In The Know

Three ways to boost Canada’s poor productivity: C. D. Howe

Productivity and innovation have been declining in troubling ways globally, but even amongst our OECD peers Canada is a laggard.

We have been trailing countries such as Australia and the United Kingdom for the past 18 years. So while the pandemic has certainly exacerbated the issue, these weaknesses were pre-existing and have been hampering our productivity growth for basically the entirety of the 21st century.

A new report from C. D. Howe, Upping our Game: How Canada’s Financial Sector Can Spur Economic Performance, offers recommendations on how to arrest this decline as we exit the COVID-19 pandemic. Identifying the need to move beyond the diminishing returns of labour and capital, the authors of this report, Jeremy M. Kronick and Farah Omran, are instead focused on how we can spur on this growth through innovation and technological advancements. 
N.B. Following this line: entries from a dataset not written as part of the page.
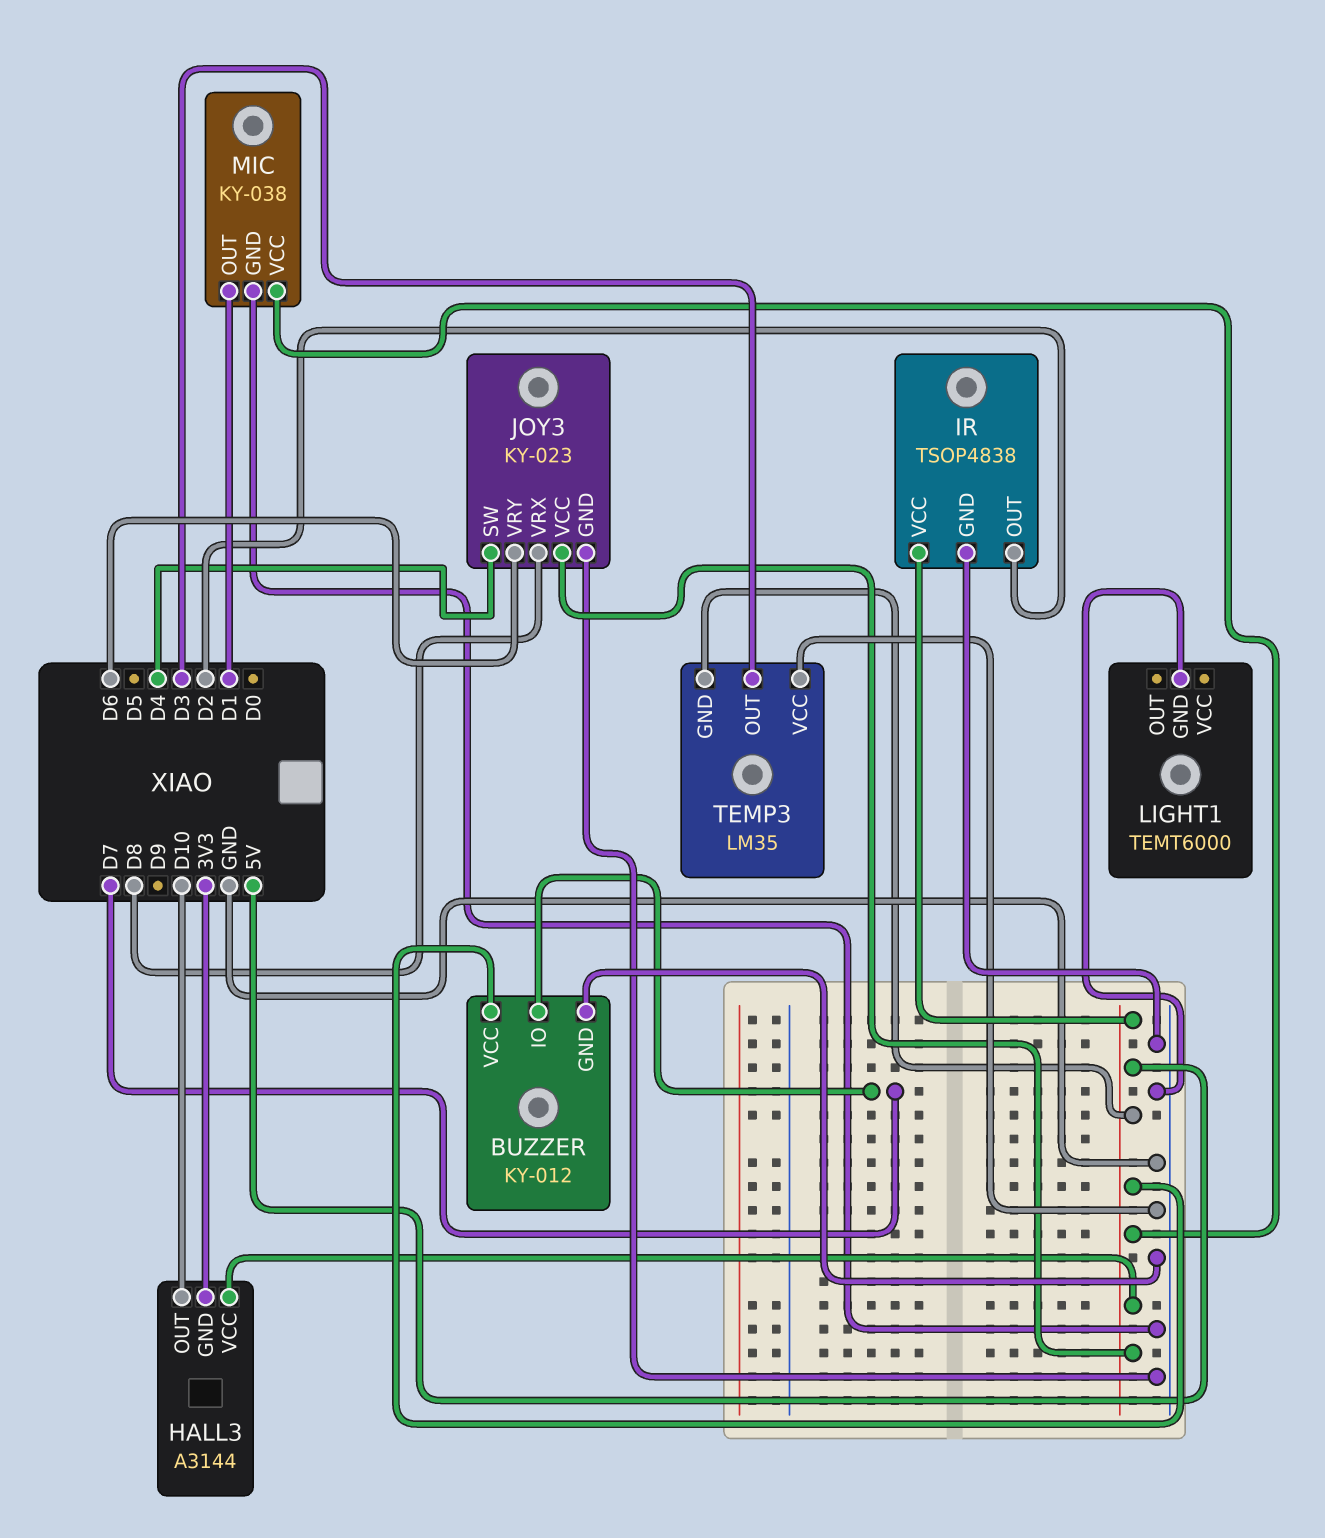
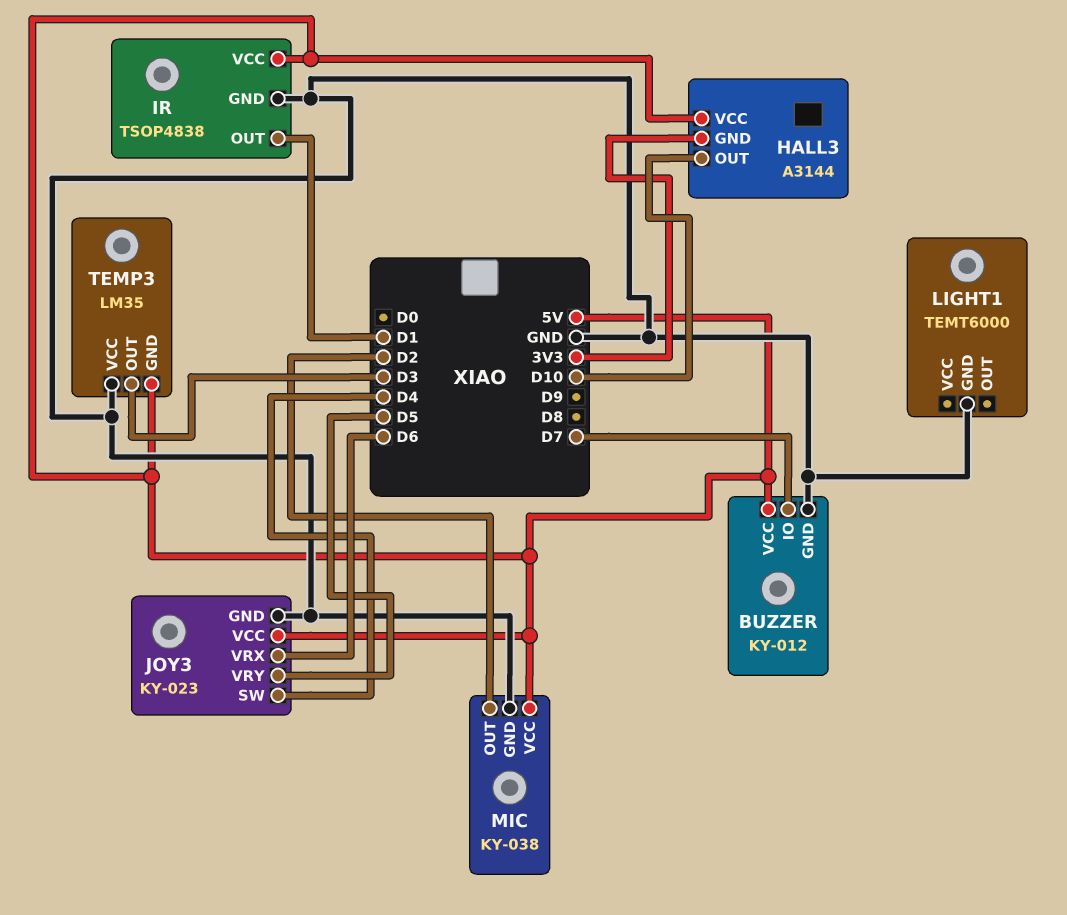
IR pin OUT: D2 -> D1
JOY3 pin VRX: D8 -> D6
JOY3 pin VRY: D6 -> D5
MIC pin OUT: D1 -> D2

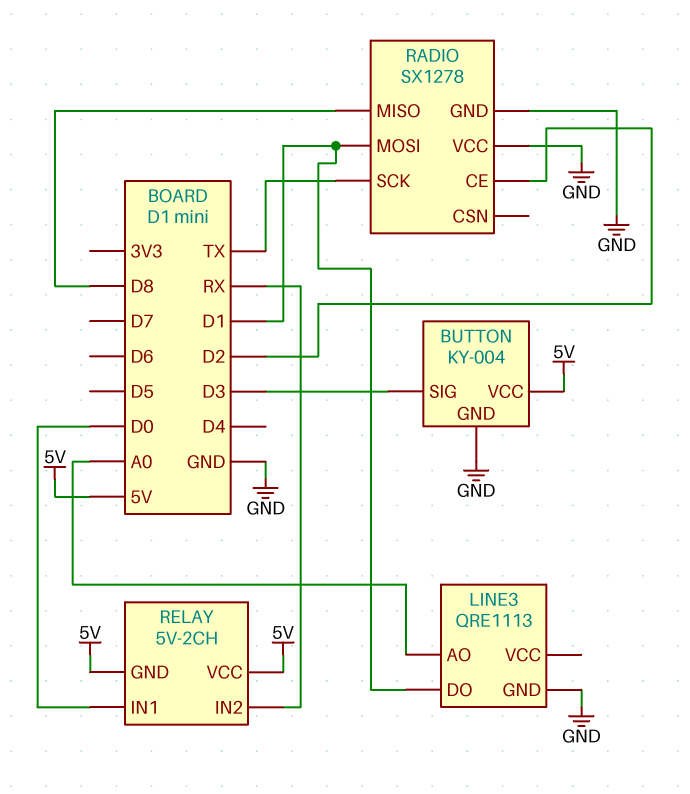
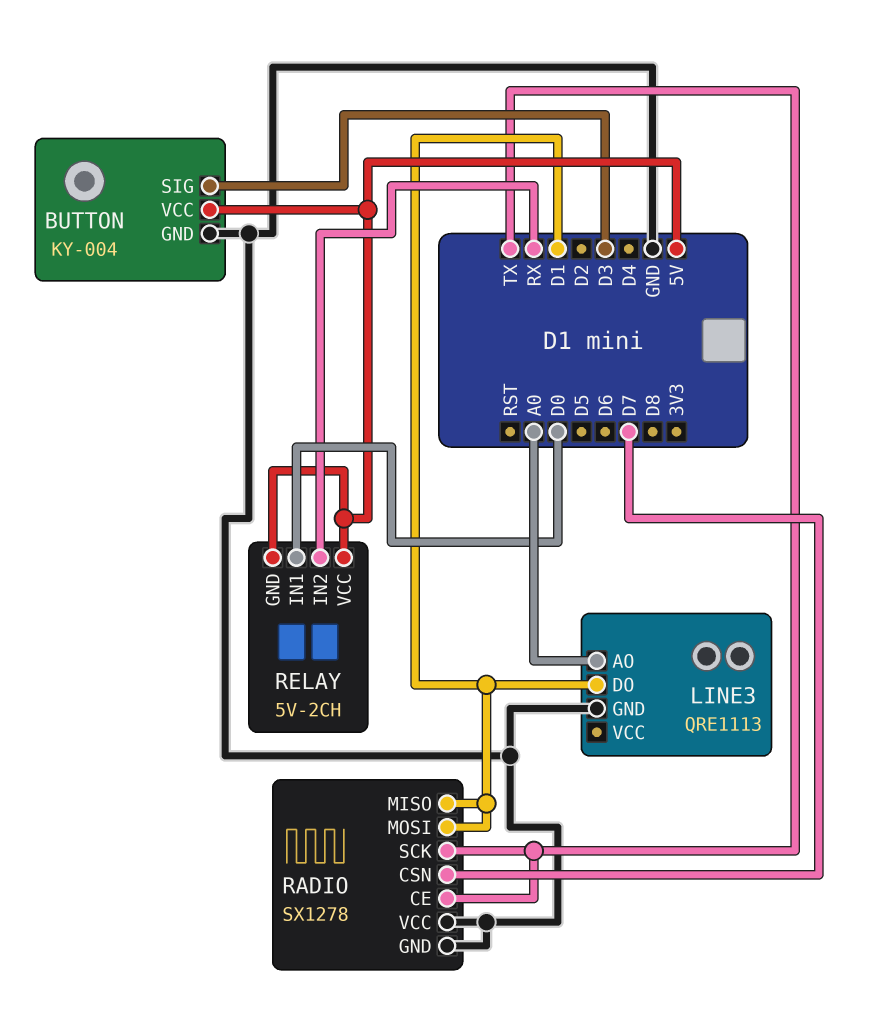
RADIO pin CE: D2 -> TX
RADIO pin CSN: none -> D7
RADIO pin MISO: D8 -> D1

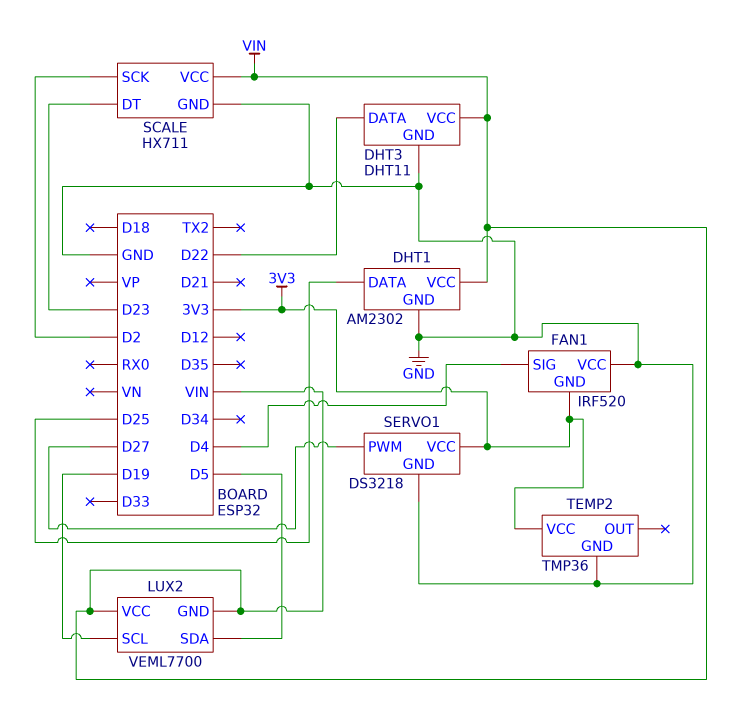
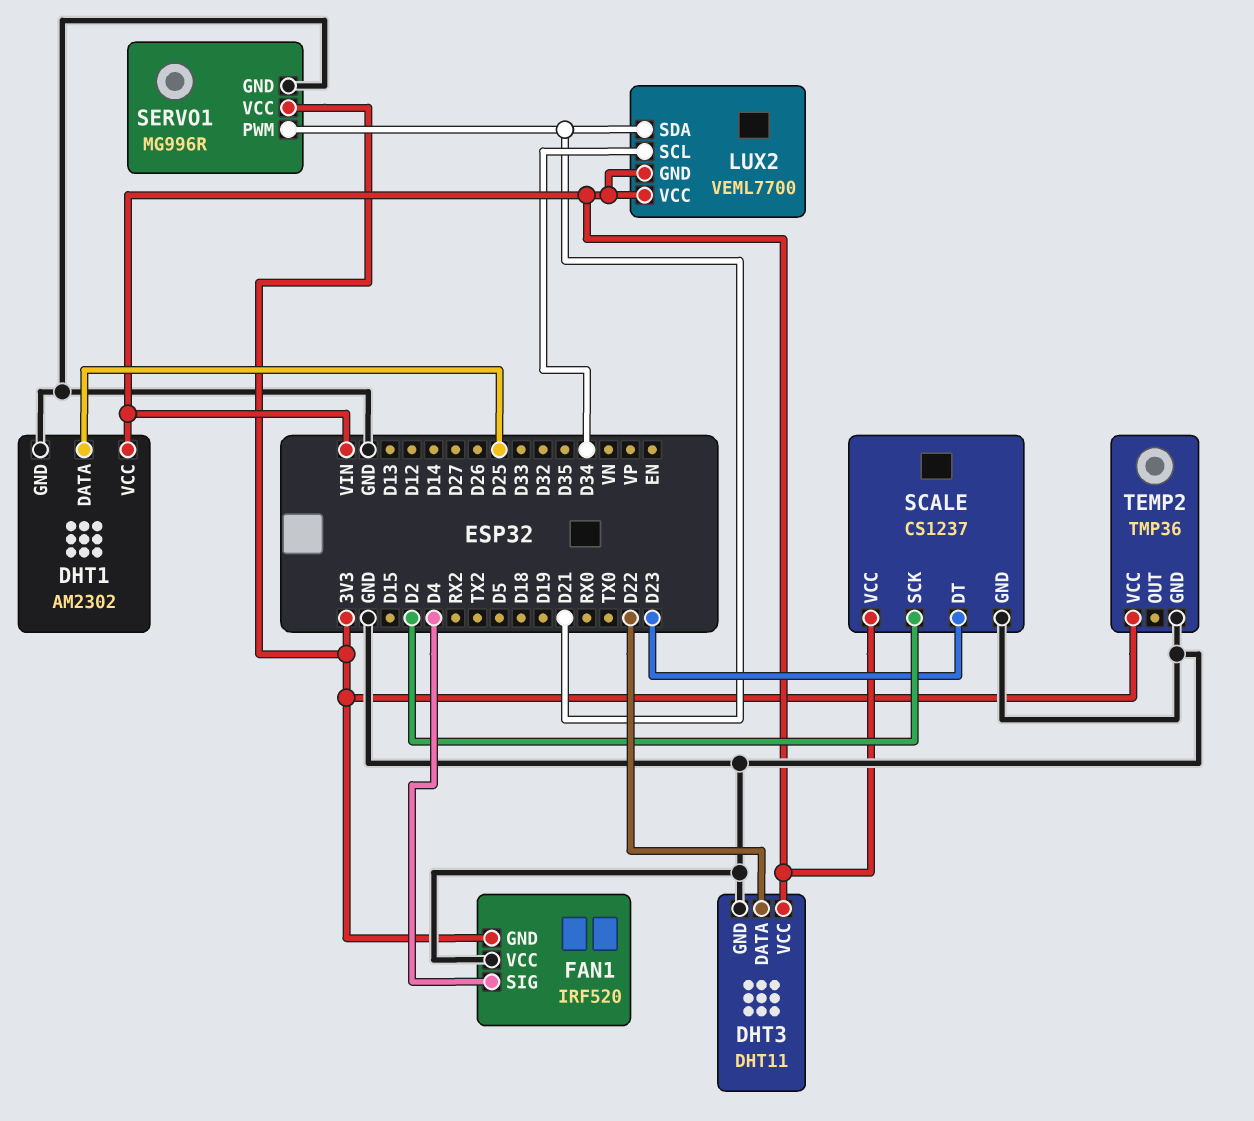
LUX2 pin SCL: D19 -> D34
LUX2 pin SDA: D5 -> D21
SCALE: HX711 -> CS1237
SERVO1: DS3218 -> MG996R
SERVO1 pin PWM: D27 -> D21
They highlight three areas where policy changes in the financial sector will go a long way in boosting this much-needed growth:

  1. Fintech: The current environment of under- or overregulation of fintechs creates a fragmented and complex regulatory system. Regulations should focus on the function performed and be proportional to the risk this function poses.
  1. Small and medium-sized enterprises: Canada has the largest spread between interest rates on loans to small and medium-sized enterprises (SMEs) and those to large firms among OECD peers. Policymakers could improve SMEs’ access to capital by deepening Canada’s capital markets beyond domestic bank debt financing.
  1. Open banking: Open banking gives customers of financial institutions control over when and how to share their financial data. Implementing open banking would help spur the development of the types of tailored products and services that would create a more innovative and competitive market.